#### Consegna a
Ricopia tali e quali i record, dall'inizio dei record fino alla riga che contiene "Write the alphaTex for this tab.", inclusa.

━━━━━ Sezione testo ━━━━━

Il Perugia l’ha perso quando Rossi era nel momento migliore…
«Aveva fatto 13 gol in 28 partite più uno in 4 gare di Coppa Uefa. Peccato, fosse rimasto ancora con noi avremmo potuto ripetere lo straordinario campionato del 1978-79, quando abbiamo chiuso imbattuti e al secondo posto in classifica (dietro al Milan, ndr). Con quel Perugia eravamo sempre molto competitivi, con Paolo lo eravamo ancor di più».

Le scommesse.
«Ma lui non c’entrava niente, figuriamoci. Un attaccante come può combinare un risultato? A Paolo importava soltanto segnare. Ma anche altri erano rimasti ai margini di quella brutta storia».

Che giocatore era Paolo Rossi?
«Quello che tutta l’Italia ha imparato a conoscere: non un fisico eccezionale, veloce, rapido di gambe e di testa. Aveva un tiro secco, preciso, anche se non esplosivo. In area, non si sa come, le palle finivano sempre a lui, non certo al difensore Frosio. E’ stata una fortuna ed un piacere giocare con lui anche se soltanto per un campionato, i nostri rapporti erano molto buoni».

E fuori dal campo?
«Un tipo tranquillo, che non si era montato la testa, nonostante fosse un emergente del nostro calcio e fosse stato sul punto di andare alla Juventus. Sa la cosa che ci aveva stupito di più?».

No, quale?
«Lui aveva lo sponsor personale che non coincideva con quello della squadra e per questo andava in campo con una maglietta diversa dagli altri, da noi giocatori... normali. Erano 5 centimetri quadrati di scritta, non certo paragonabile adesso, qualcosa di illeggibile dalla tribuna. Lo stesso accadeva sulle tute e sul resto. Gli sponsor erano una svolta, era caduto un tabù del calcio italiano».

Vi guardava dall’alto in basso, lui che non era certo un gigante?
« Assolutamente no. Anche se già discretamente famoso, Paolo era una persona alla mano. E poi averlo al Perugia era stato un vantaggio anche per un altro motivo…».

Cioè?

━━━━━ Elenco dati ━━━━━

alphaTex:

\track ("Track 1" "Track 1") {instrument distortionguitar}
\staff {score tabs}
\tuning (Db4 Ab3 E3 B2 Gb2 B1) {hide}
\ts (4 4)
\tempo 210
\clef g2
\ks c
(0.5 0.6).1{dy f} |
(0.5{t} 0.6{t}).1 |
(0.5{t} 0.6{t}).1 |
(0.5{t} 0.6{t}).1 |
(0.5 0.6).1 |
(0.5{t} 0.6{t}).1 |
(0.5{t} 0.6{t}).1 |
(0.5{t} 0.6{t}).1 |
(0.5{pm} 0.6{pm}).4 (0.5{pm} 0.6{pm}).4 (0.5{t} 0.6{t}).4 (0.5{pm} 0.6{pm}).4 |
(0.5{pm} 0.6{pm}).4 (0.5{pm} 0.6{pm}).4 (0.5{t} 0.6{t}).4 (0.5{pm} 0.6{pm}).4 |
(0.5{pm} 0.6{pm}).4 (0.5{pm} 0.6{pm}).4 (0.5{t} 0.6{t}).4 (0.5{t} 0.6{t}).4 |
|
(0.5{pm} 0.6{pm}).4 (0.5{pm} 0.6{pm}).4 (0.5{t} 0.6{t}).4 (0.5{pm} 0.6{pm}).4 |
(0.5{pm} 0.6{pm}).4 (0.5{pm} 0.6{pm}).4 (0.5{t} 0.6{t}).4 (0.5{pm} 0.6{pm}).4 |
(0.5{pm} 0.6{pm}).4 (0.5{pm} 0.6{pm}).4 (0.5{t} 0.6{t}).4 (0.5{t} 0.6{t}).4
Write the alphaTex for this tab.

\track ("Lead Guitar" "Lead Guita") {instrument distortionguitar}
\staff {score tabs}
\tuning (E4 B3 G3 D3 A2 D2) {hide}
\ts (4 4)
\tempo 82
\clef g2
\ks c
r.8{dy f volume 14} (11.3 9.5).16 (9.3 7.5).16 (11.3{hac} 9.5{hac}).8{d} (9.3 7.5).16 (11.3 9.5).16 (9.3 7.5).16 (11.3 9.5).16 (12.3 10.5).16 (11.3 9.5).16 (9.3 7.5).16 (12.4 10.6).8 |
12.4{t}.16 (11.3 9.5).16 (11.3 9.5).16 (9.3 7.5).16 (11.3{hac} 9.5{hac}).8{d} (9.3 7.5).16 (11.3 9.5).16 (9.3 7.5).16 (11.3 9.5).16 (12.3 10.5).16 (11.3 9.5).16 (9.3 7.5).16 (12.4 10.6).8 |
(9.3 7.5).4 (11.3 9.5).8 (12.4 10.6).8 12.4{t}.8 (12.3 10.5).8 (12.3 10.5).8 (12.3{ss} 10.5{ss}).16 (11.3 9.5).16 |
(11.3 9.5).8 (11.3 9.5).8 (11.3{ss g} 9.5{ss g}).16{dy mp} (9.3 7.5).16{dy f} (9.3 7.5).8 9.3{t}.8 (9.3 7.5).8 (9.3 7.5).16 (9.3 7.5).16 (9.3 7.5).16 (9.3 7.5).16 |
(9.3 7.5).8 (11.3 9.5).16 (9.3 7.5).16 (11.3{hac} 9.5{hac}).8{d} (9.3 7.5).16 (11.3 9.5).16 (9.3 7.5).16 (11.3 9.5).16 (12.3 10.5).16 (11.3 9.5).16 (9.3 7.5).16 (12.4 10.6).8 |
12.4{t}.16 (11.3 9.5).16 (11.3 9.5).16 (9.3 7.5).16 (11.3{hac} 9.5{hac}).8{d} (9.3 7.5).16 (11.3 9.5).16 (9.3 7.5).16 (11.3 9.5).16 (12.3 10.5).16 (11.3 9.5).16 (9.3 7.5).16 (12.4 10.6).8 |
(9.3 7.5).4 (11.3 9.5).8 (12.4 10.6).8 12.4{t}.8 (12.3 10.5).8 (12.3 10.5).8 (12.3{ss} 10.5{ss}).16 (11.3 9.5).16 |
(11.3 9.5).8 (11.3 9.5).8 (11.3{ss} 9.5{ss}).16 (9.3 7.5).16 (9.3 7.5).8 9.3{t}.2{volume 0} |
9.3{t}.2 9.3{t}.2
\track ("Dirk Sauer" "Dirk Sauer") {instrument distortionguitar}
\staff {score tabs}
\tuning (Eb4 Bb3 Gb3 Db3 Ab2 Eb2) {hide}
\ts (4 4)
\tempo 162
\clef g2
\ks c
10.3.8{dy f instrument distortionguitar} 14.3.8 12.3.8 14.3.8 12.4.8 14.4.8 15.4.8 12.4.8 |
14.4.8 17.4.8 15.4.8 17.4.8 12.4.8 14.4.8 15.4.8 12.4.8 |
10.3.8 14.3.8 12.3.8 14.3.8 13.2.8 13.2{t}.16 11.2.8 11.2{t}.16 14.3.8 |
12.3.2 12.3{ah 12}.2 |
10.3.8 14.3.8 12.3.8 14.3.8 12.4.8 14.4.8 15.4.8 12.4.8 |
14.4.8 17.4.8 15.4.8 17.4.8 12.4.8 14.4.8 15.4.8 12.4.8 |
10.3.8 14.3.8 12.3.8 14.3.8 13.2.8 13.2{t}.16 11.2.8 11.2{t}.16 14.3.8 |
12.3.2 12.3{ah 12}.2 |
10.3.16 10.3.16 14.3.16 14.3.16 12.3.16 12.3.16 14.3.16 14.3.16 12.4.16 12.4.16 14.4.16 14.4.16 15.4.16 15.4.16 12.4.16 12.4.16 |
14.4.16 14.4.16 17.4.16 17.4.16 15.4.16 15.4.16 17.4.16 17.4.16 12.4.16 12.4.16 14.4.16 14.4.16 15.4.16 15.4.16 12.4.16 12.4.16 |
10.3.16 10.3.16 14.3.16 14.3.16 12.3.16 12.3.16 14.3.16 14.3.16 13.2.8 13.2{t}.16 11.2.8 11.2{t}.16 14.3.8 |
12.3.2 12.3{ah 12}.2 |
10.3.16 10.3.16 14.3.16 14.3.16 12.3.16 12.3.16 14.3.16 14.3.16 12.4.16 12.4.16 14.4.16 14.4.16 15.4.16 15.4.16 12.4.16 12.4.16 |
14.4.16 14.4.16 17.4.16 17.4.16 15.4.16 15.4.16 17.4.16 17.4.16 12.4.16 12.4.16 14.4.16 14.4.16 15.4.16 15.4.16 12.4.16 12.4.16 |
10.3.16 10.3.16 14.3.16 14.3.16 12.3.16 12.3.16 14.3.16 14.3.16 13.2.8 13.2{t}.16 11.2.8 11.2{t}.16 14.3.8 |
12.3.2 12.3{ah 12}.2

━━━━━

#### Consegna b
Secondo l'intervista su Paolo Rossi al Perugia, in quale posizione il Perugia chiuse il campionato 1978-79?

#### Risposta scritta a
alphaTex:

\track ("Track 1" "Track 1") {instrument distortionguitar}
\staff {score tabs}
\tuning (Db4 Ab3 E3 B2 Gb2 B1) {hide}
\ts (4 4)
\tempo 210
\clef g2
\ks c
(0.5 0.6).1{dy f} |
(0.5{t} 0.6{t}).1 |
(0.5{t} 0.6{t}).1 |
(0.5{t} 0.6{t}).1 |
(0.5 0.6).1 |
(0.5{t} 0.6{t}).1 |
(0.5{t} 0.6{t}).1 |
(0.5{t} 0.6{t}).1 |
(0.5{pm} 0.6{pm}).4 (0.5{pm} 0.6{pm}).4 (0.5{t} 0.6{t}).4 (0.5{pm} 0.6{pm}).4 |
(0.5{pm} 0.6{pm}).4 (0.5{pm} 0.6{pm}).4 (0.5{t} 0.6{t}).4 (0.5{pm} 0.6{pm}).4 |
(0.5{pm} 0.6{pm}).4 (0.5{pm} 0.6{pm}).4 (0.5{t} 0.6{t}).4 (0.5{t} 0.6{t}).4 |
|
(0.5{pm} 0.6{pm}).4 (0.5{pm} 0.6{pm}).4 (0.5{t} 0.6{t}).4 (0.5{pm} 0.6{pm}).4 |
(0.5{pm} 0.6{pm}).4 (0.5{pm} 0.6{pm}).4 (0.5{t} 0.6{t}).4 (0.5{pm} 0.6{pm}).4 |
(0.5{pm} 0.6{pm}).4 (0.5{pm} 0.6{pm}).4 (0.5{t} 0.6{t}).4 (0.5{t} 0.6{t}).4
Write the alphaTex for this tab.

#### Risposta scritta b
Al secondo posto, imbattuto, dietro al Milan.